Exercise aim: Please reproduce the data exactly, excluding any pictures it contains.
---------- Data section ----------
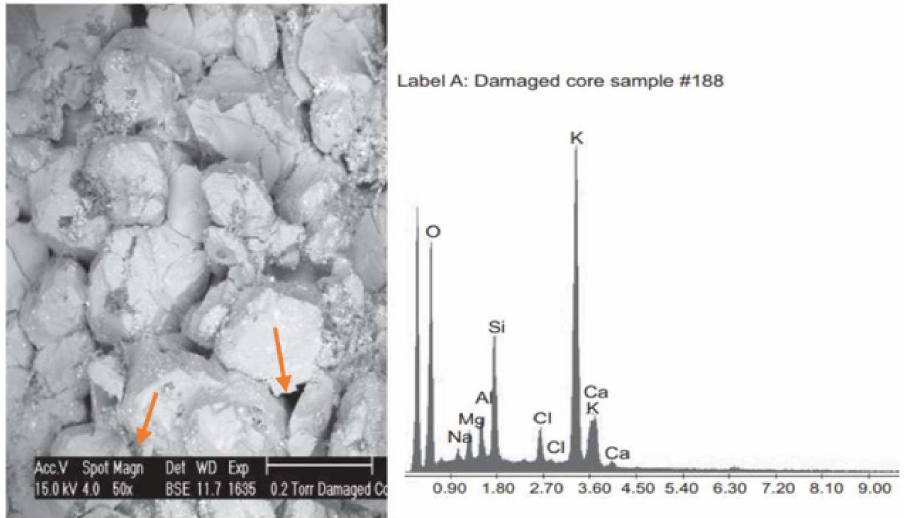
Figure 8. ESEM photomicrograph and EDS analysis showing potassium chloride precipitation within the pore structures of the reservoir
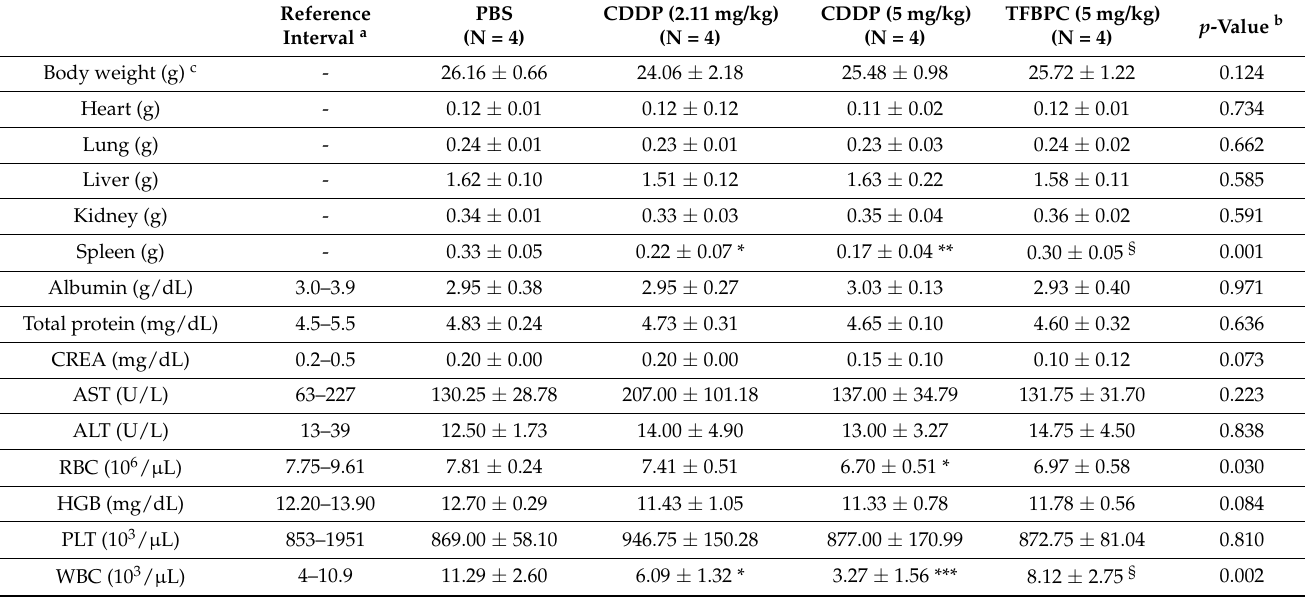
Table 4. Parameters of patient-derived xenograft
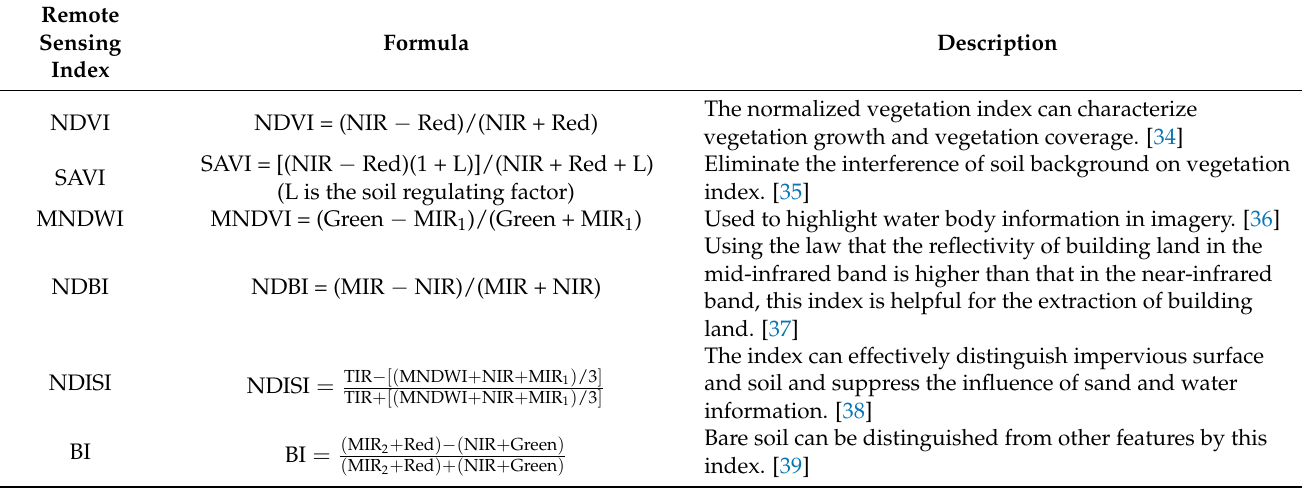
Table 2. Description of spectral indices used in this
----------
Task response:
Figure 8. ESEM photomicrograph and EDS analysis showing potassium chloride precipitation within the pore structures of the reservoir
Table 4. Parameters of patient-derived xenograft
Table 2. Description of spectral indices used in this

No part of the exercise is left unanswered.